I started with the M-Edge Latitude with the new molded mounting system. Overall this is a nice case, and i really like the molded mounting system, but it just wasn't comfortable to hold while folded back behind the Kindle for any extended period of time. I like to hold my Kindle one-handed, so being able to have the case fold back behind itself is important. I like the e-luminator, so I decided to stick with M-Edge as I continued my search. I picked up both the Trip and the Go! Jackets from Best Buy to give them a shot. I immediately did not like the Trip Jacket, so went ahead and put that back in the packaging. The Go! Jacket on the other hand was much nicer, but there were a few issues that kept it from being a keeper. First, I really don't like the four-corner mounting system. I don't know what it is about it, but I just don't like it. I think it's because I started off with the molded system, that the four corner system seemed so inferior. Also, the Go! Jacket folds back completely, but still didn't feel comfortable. I think I could have gotten used to it, but it kept me looking for a possible better option.
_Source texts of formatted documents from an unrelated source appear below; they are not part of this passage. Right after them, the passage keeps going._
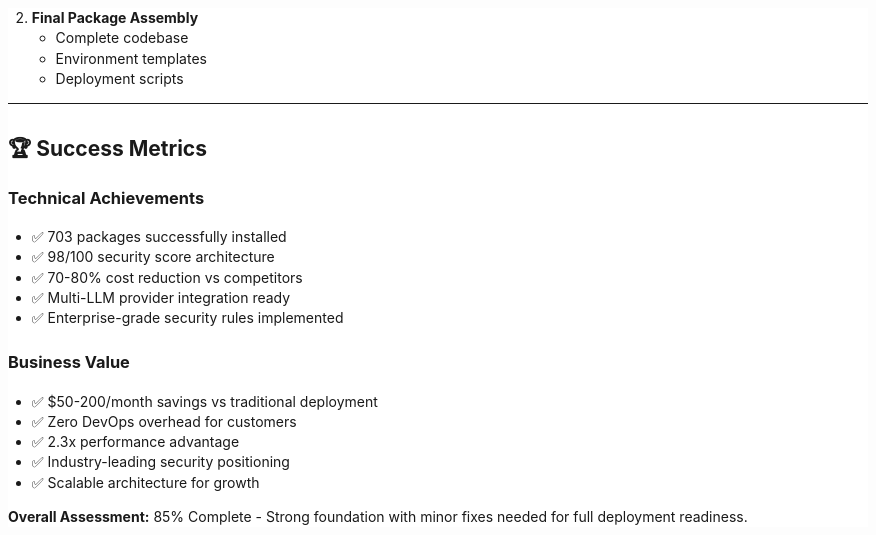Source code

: 2. **Final Package Assembly**
   - Complete codebase
   - Environment templates
   - Deployment scripts

---

## 🏆 **Success Metrics**

### **Technical Achievements**
- ✅ 703 packages successfully installed
- ✅ 98/100 security score architecture
- ✅ 70-80% cost reduction vs competitors
- ✅ Multi-LLM provider integration ready
- ✅ Enterprise-grade security rules implemented

### **Business Value**
- ✅ $50-200/month savings vs traditional deployment
- ✅ Zero DevOps overhead for customers
- ✅ 2.3x performance advantage
- ✅ Industry-leading security positioning
- ✅ Scalable architecture for growth

**Overall Assessment:** 85% Complete - Strong foundation with minor fixes needed for full deployment readiness.

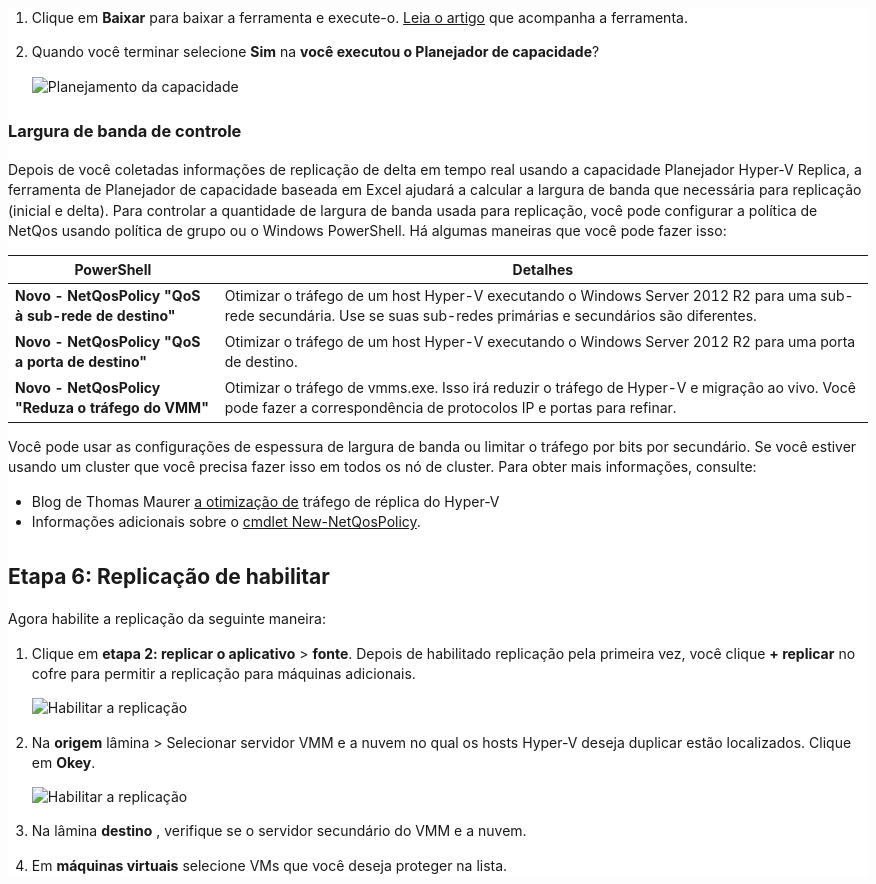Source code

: 1.  Clique em **Baixar** para baixar a ferramenta e execute-o. [Leia o artigo](site-recovery-capacity-planner.md) que acompanha a ferramenta.
2.  Quando você terminar selecione **Sim** na **você executou o Planejador de capacidade**?

    ![Planejamento da capacidade](./media/site-recovery-vmm-to-azure/gs-capacity-planning.png)

### <a name="control-bandwidth"></a>Largura de banda de controle

Depois de você coletadas informações de replicação de delta em tempo real usando a capacidade Planejador Hyper-V Replica, a ferramenta de Planejador de capacidade baseada em Excel ajudará a calcular a largura de banda que necessária para replicação (inicial e delta). Para controlar a quantidade de largura de banda usada para replicação, você pode configurar a política de NetQos usando política de grupo ou o Windows PowerShell. Há algumas maneiras que você pode fazer isso:

**PowerShell** | **Detalhes**
--- | ---
**Novo - NetQosPolicy "QoS à sub-rede de destino"** | Otimizar o tráfego de um host Hyper-V executando o Windows Server 2012 R2 para uma sub-rede secundária. Use se suas sub-redes primárias e secundários são diferentes.
**Novo - NetQosPolicy "QoS a porta de destino"** | Otimizar o tráfego de um host Hyper-V executando o Windows Server 2012 R2 para uma porta de destino.
**Novo - NetQosPolicy "Reduza o tráfego do VMM"** | Otimizar o tráfego de vmms.exe. Isso irá reduzir o tráfego de Hyper-V e migração ao vivo. Você pode fazer a correspondência de protocolos IP e portas para refinar.

Você pode usar as configurações de espessura de largura de banda ou limitar o tráfego por bits por secundário. Se você estiver usando um cluster que você precisa fazer isso em todos os nó de cluster. Para obter mais informações, consulte:


- Blog de Thomas Maurer [a otimização de](http://www.thomasmaurer.ch/2013/12/throttling-hyper-v-replica-traffic/) tráfego de réplica do Hyper-V
- Informações adicionais sobre o [cmdlet New-NetQosPolicy](https://technet.microsoft.com/library/hh967468.aspx).


## <a name="step-6-enable-replication"></a>Etapa 6: Replicação de habilitar

Agora habilite a replicação da seguinte maneira:

1. Clique em **etapa 2: replicar o aplicativo** > **fonte**. Depois de habilitado replicação pela primeira vez, você clique **+ replicar** no cofre para permitir a replicação para máquinas adicionais.

    ![Habilitar a replicação](./media/site-recovery-vmm-to-vmm/enable-replication1.png)

2. Na **origem** lâmina > Selecionar servidor VMM e a nuvem no qual os hosts Hyper-V deseja duplicar estão localizados. Clique em **Okey**.

    ![Habilitar a replicação](./media/site-recovery-vmm-to-vmm/enable-replication2.png)

3. Na lâmina **destino** , verifique se o servidor secundário do VMM e a nuvem.
4. Em **máquinas virtuais** selecione VMs que você deseja proteger na lista.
I then came upon the Incipio Kaddy. 
http://www.myincipio.com/Amazon-Kindle-3-Cases-Accessories/Incipio-Amazon-Kindle-3-kaddy-Nylon-Folio.asp

It looked like a possible candidate... light, simple, nice looking mounting system, and the strap was a bonus. I'm not a leather person (I know the M-Edge don't use real leather), so the Nylon material of the Incipio Kaddy was not a concern of mine. The Kaddy was sold out on Amazon so I decided to buy it straight from Incipio and choose the free shipping option. Shipping was supposed to be 5-7 days, but got here in 2 days via USPS First Class (CA to TX).
















The Ripstop Nylon on the Kaddy is really nice, and the build of the cover is top notch, definitely no noticeable flaws. The picture may not show it really well, but the Kaddy is a little bit shorter and less wide than the Go! Jacket. Both have about the same thickness, and have the squared type hinge, but the Kaddy seems to be a bit more flexible.
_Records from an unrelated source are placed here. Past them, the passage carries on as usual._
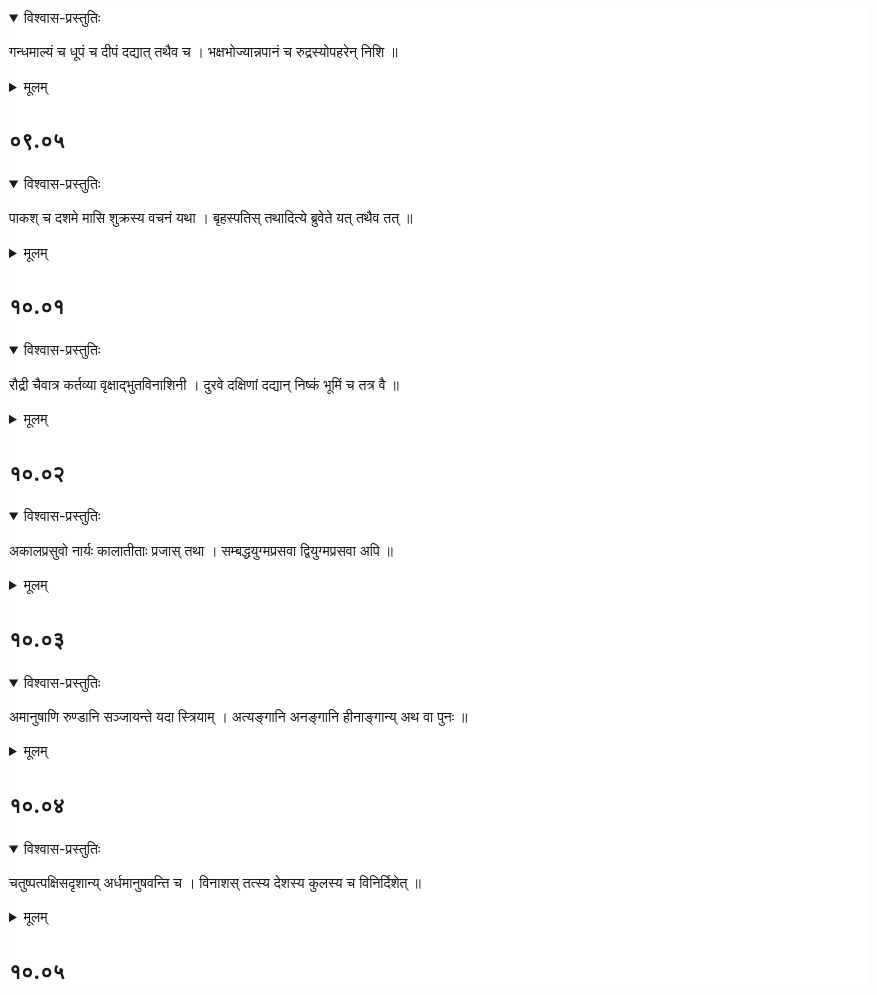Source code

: <details open><summary>विश्वास-प्रस्तुतिः</summary>

गन्धमाल्यं च धूपं च दीपं दद्यात् तथैव च । भक्षभोज्यान्नपानं च रुद्रस्योपहरेन् निशि ॥  
</details>

<details><summary>मूलम्</summary></details>


## ०९.०५

<details open><summary>विश्वास-प्रस्तुतिः</summary>

पाकश् च दशमे मासि शुक्रस्य वचनं यथा । बृहस्पतिस् तथादित्ये ब्रुवेते यत् तथैव तत् ॥  
</details>

<details><summary>मूलम्</summary></details>


## १०.०१

<details open><summary>विश्वास-प्रस्तुतिः</summary>

रौद्री चैवात्र कर्तव्या वृक्षाद्भुतविनाशिनी । दुरवे दक्षिणां दद्यान् निष्कं भूमिं च तत्र वै ॥  
</details>

<details><summary>मूलम्</summary></details>


## १०.०२

<details open><summary>विश्वास-प्रस्तुतिः</summary>

अकालप्रसुवो नार्यः कालातीताः प्रजास् तथा । सम्बद्धयुग्मप्रसवा द्वियुग्मप्रसवा अपि ॥  
</details>

<details><summary>मूलम्</summary></details>


## १०.०३

<details open><summary>विश्वास-प्रस्तुतिः</summary>

अमानुषाणि रुण्डानि सञ्जायन्ते यदा स्त्रियाम् । अत्यङ्गानि अनङ्गानि हीनाङ्गान्य् अथ वा पुनः ॥  
</details>

<details><summary>मूलम्</summary></details>


## १०.०४

<details open><summary>विश्वास-प्रस्तुतिः</summary>

चतुष्पत्पक्षिसदृशान्य् अर्धमानुषवन्ति च । विनाशस् तत्स्य देशस्य कुलस्य च विनिर्दिशेत् ॥  
</details>

<details><summary>मूलम्</summary></details>


## १०.०५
Both covers have a suede like interior, but the Kaddy's interior did not feel as smooth. The quality is still good, so this isn't a bad thing for me. With the interior being less smooth it was actually easier to hold when folded back. The mounting system is really nice and works perfectly. You just slide the Kindle into the bottom of the mount and just snap it into place at the top. To remove it, so far I have found the easiest way is to slowly slide it out through the top, but that does not mean it's not securely in place. I've tried shaking the Kindle out and it does not budge.
















Another review stated that the cover does not fold all the way back and creates a triangle like effect, but as you can see from the photos above it folds back nicely. Also the strap keeps the cover held in place, but since the cover is pretty flexible it does not take a lot of effort to hold it back without it.

When I originally ordered this case, I did not think it was going to be a keeper, but wanted to try it anyways. I was pretty sure that I was going to have to wait until the Go! Jacket came in the molded mounting system. This case was a pleasant surprise! It's simple, light, works really well and the quality is top notch. I think this is a solid choice for anyone looking for a simple minimalistic cover with a great mounting system. To sum it up, I have found my case. 

PROS:

+ Price! I know I don't mention it in the main review, but this case is only $29.99
+ Casual look with quality material
+ Great mounting system with access to all the ports and buttons
+ Light and simple
+ Strap is a bonus

CONS:

- A rounded binding might have worked better than the squared hinge. It works for me, but if you don't like to hold the Kindle in your left hand it may not be as comfortable.
- Only 2 color options (Black and Gray)
- No built in spot for a light like on the M-Edge cases. *This probably shouldn't be a CON, but I really like the e-luminator light and how M-Edge incorporates it into their cases. I know I will be able to find another light option, but I will miss the e-luminator*

Possible Concerns:

? The Ripstop Nylon appears to be good quality, but since I'm not fabric expert I have no idea if it is or how it will hold up over time. 
? It also seems like it would attract dirt easier than a leather like case, but so far that has not been the case.
? The front and back cover appear to be made of a padded cardboard. It's pretty stiff (actually stiffer than the Go! Jacket), but it is bendable with enough force. I have also notice that you can notice a slight impression where the band holds the cover on, but it's really minor and I don't forsee it being a problem.


----------



## Emmalita (Feb 24, 2009)

Nice review and case!


----------